Leichtwindsegeln vor der Insel Reichenau. Der Skipper genießt das langsame Dahingleiten

Benedikt Kaufmann ist happy. Der Sommer war gut, die Weiden sind grün und die Milch der umliegenden Almen ist von bester Qualität. Keine Wunder, dass sein Bergkäse letztes Jahr bei den World Cheese Awards eine Silbermedaille gewonnen hatte. Das hat sich herumgesprochen. Selbst in der Marina von Bregenz kennt man das Leckerschmeckerprodukt und schickt die Crews gern herauf zu Benedikt nach Hinteregg.

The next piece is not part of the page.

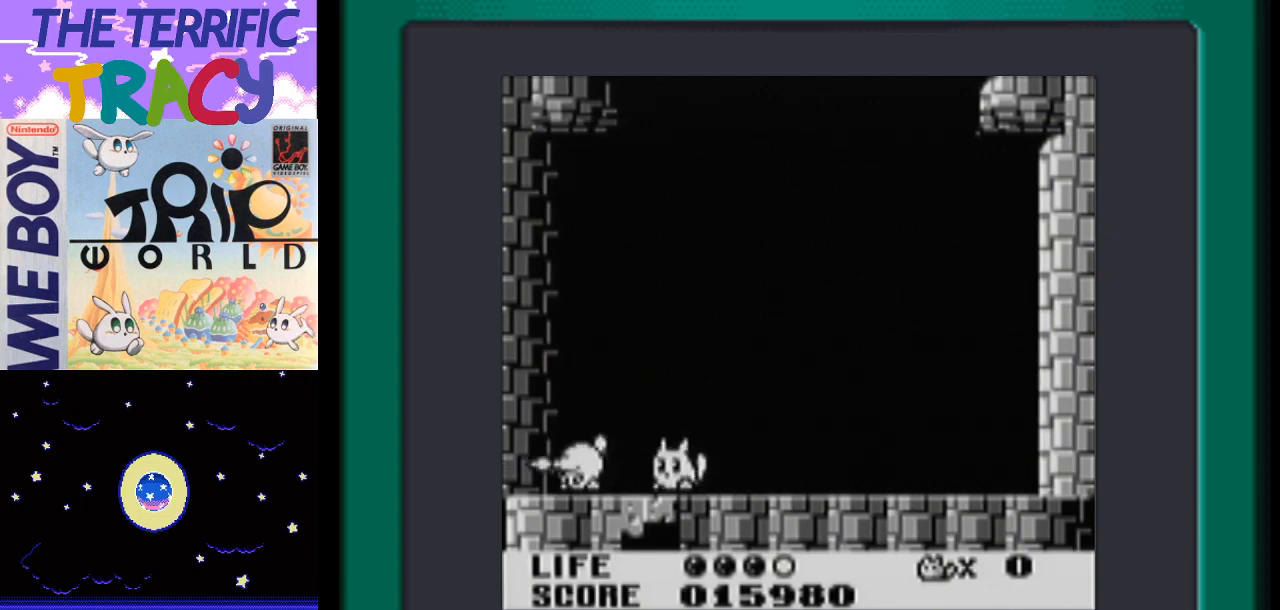
{"buttons": ["A", "B", "DPAD_RIGHT"], "events": [[83, "B", "down"], [150, "B", "up"], [200, "A", "down"], [300, "DPAD_LEFT", "up"], [300, "DPAD_RIGHT", "down"], [333, "B", "down"]]}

Trainierte brauchen für den Aufstieg rund drei Stunden. Fußfaule – wie ich – nehmen lieber die Gondelbahn auf den Pfänder, den 1.064 Meter hohen Hausberg der Vorarlberger Landeshauptstadt, und spazieren dann bequem zu seiner Bergsennerei.

Logbuch auf: Wir hatten gestern im Match Center Langenargen eine Bavaria 40S übernommen und sind bei leichter Brise herüber in die Schweiz gesegelt. Nach der Inaugenscheinnahme des mittelalterlichen Arbon mit seinem schneeweißen Schloss und der legendenumwobenen ...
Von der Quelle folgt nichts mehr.